Pretty much the same with Goodreads and Amazon reviews. Why didn’t this idiot realise? Didn’t they read it properly? What did they mean the character I worked hardest on is shallow? And isn’t she kind of like me?
Same motto for parents and writers: Bolster up what you have—support your child, write a better book, and remember not everyone likes everyone, nor do all people like all books. Even the best books get one-star ratings.
Yes, books are a lot like having kids. You love them more than anyone else and, like kids, you watch them go out into the world knowing someone will get something from them.
Fortunately for readers, the pain is all the authors, and the enjoyment is theirs.

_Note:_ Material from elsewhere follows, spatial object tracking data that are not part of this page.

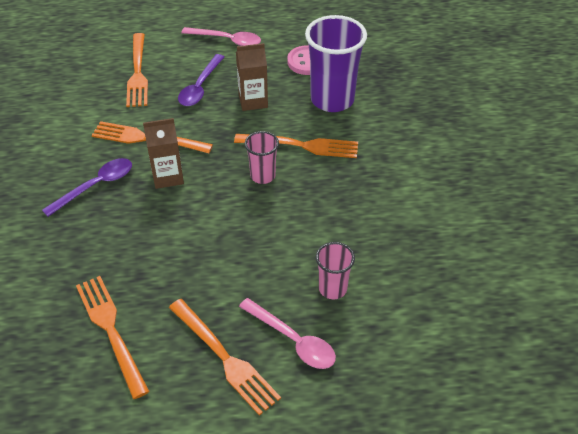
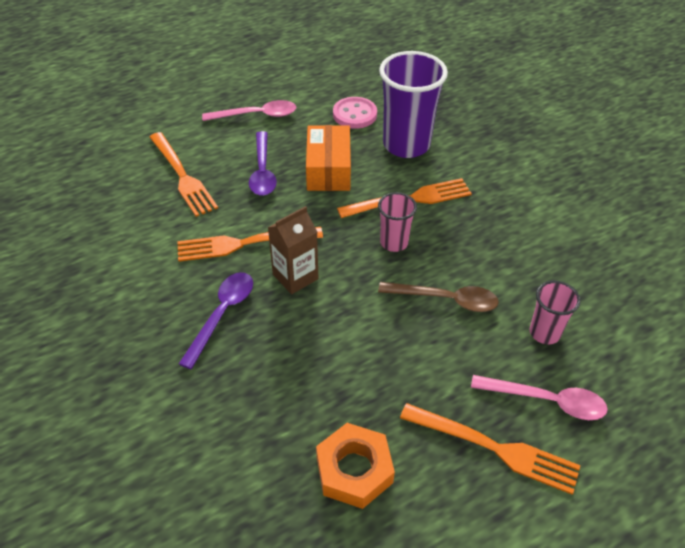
camera: 25 degrees left, 0 degrees up
(111, 331) = (354, 470): orange fork -> orange nut
(253, 101) = (328, 169): brown carton -> orange box
(271, 234) = (446, 300): none -> brown spoon

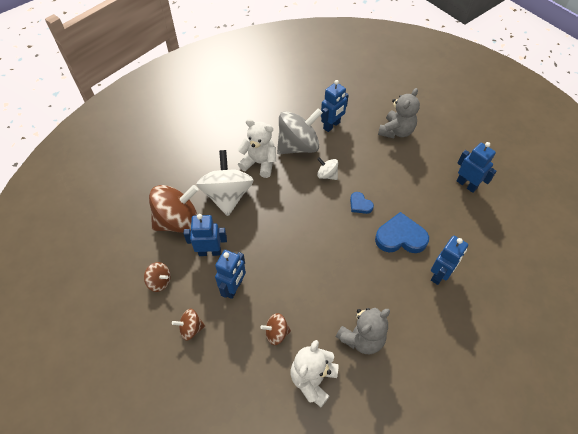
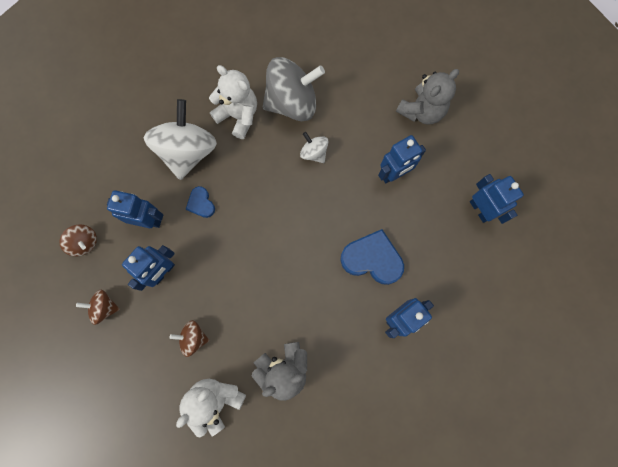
camera: 15 degrees right, 20 degrees up
(178, 221) = (123, 171): brown spinning top -> none
(332, 125) = (343, 83): blue robot -> blue robot (393, 174)
(360, 204) = (339, 203): blue heart -> blue heart (201, 203)

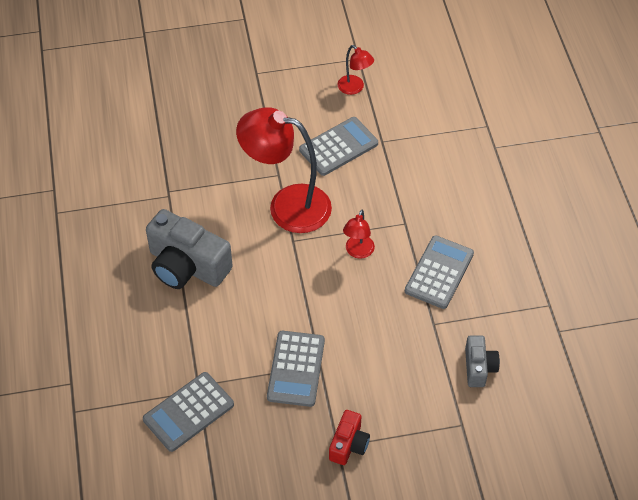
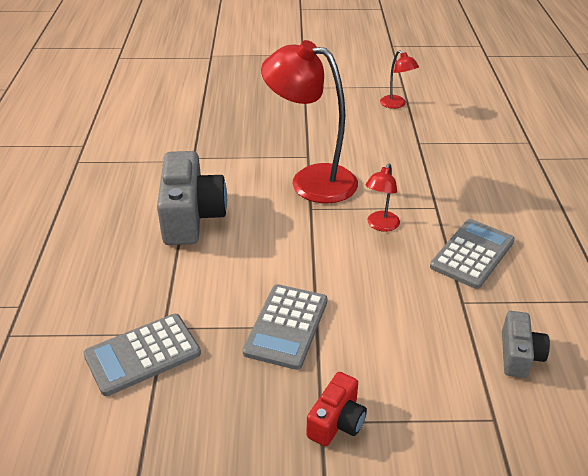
camera: 10 degrees right, 15 degrees down
(187, 266) = (191, 216): grey camera -> grey camera turned 135 degrees counterclockwise
(338, 147) = (373, 142): grey calculator -> none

The Long Shadow might be a good choice for you if:
- Youi like easy-reading page-turners that increases in pace towards a fast-thriller climax
- You want to escape to a country town—the town of Riley is definitely a character in this book
- You like to tease out and understand dynamics between people
- You have ever attended a mother-baby group and remember what it was like to have a young child
- You are fascinated by how our childhoods shape us
- You like watching the impact of small-town secrets
It’s probably not for you if you want a crime procedural—my heroine is a psychologist, athough a cop as a key character. It’s probably not for you if you want blood and gore—there is none as my dad was a pathologist!
Ha ha, never thought of getting a book into the world as being like childbirth, and now I can see why we’re all in so much anguish! And joy! And anguish!
The Long Shadow sounds excellent.
A great read, thanks Anne and Louise.
Childbirth is an apt metaphor for publishing a book! I totally hear you on the anguish! Thanks for reading and commenting, Fi, and all the best with your own writing. x
I like the idea of a town itself being a character. This one will be added to the list for sure, it sounds like my kind of book. Thanks Louise and thanks for writing it Anne!
It’s a great post! I’m looking forward to reading Anne’s book, too!